Most people did, he knew. This was going to be a complete disaster. The only good that could possibly come of this was John getting in a lot of extra Beater practice and it possibly becoming within the realm of reason that Jax would lend John his date for at most (John desperately hoped, if he did end up going to the Ball, that the rest of the school would come onto the floor before the end of the first song, allowing him to return whoever to her date and go get something to eat and find a corner where he and his book could pretend they weren't having one of those brief, gloomy spells they sometimes had where they came thisclose to almost wishing he could at least convincingly fake Being Like Folks better for non-practical reasons) the length of one song. As far as he was concerned, those potential benefits did not outweigh the costs of the venture, but unfortunately, this didn't matter. He had to do what was Right even when he wanted to do what was Wrong, and in this case, what he wanted to do and most of what he was likely to want to do in future was, more likely than not, all Wrong.

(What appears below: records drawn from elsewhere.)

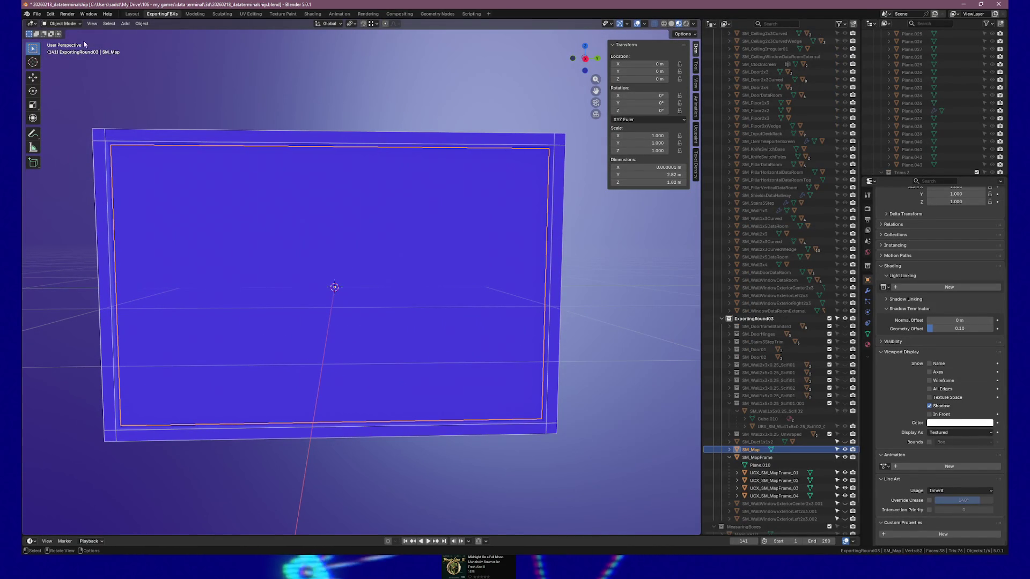
pyautogui.press('ctrl+s')
# Export the selected mesh again as SM_Map.fbx and bring up SM_Map's asset actions in Unreal
pyautogui.click(34, 16)
pyautogui.moveTo(50, 131)
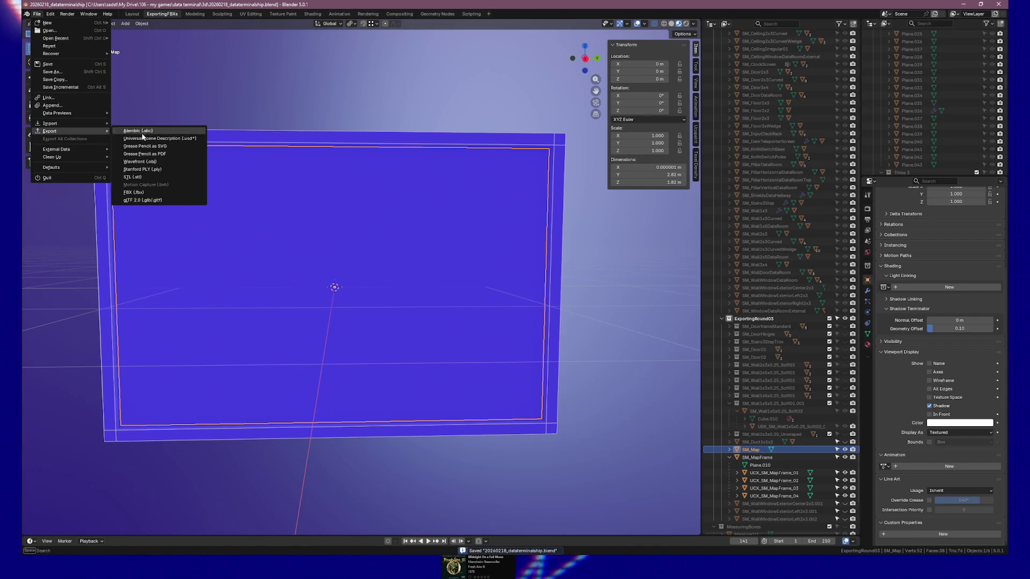
pyautogui.click(133, 193)
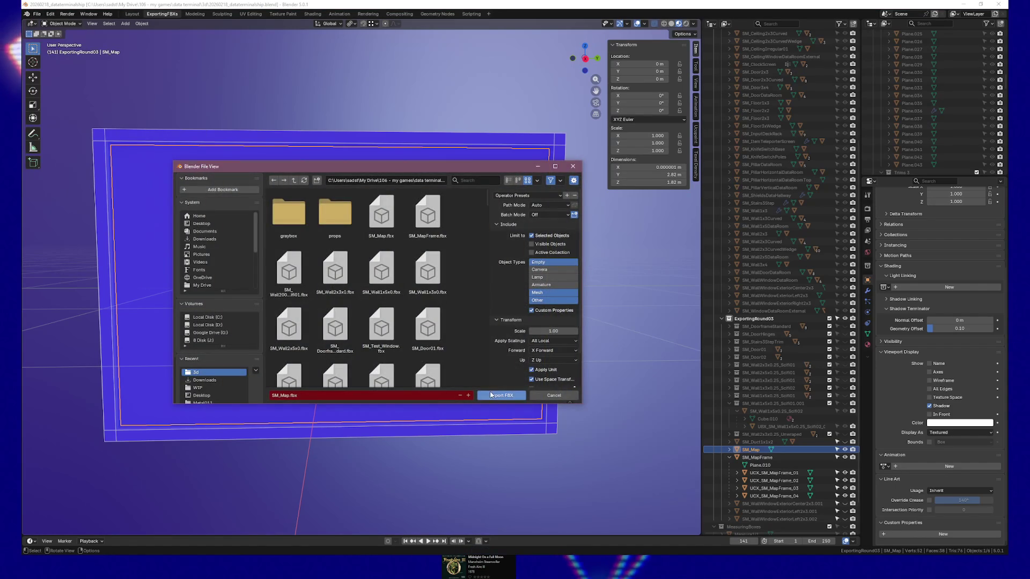
pyautogui.click(493, 395)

Emotions were irrelevant data. They were just chemicals, no different from physical urges, and because John was human, it was good for him to deny all of them at least occasionally and some of them more often than not. He knew this. He still wondered sometimes, though, in self-pitying moments he only rarely recognized as such, why, oh why, he couldn't find it just a little easier, or at least more consciously rewarding, to be good.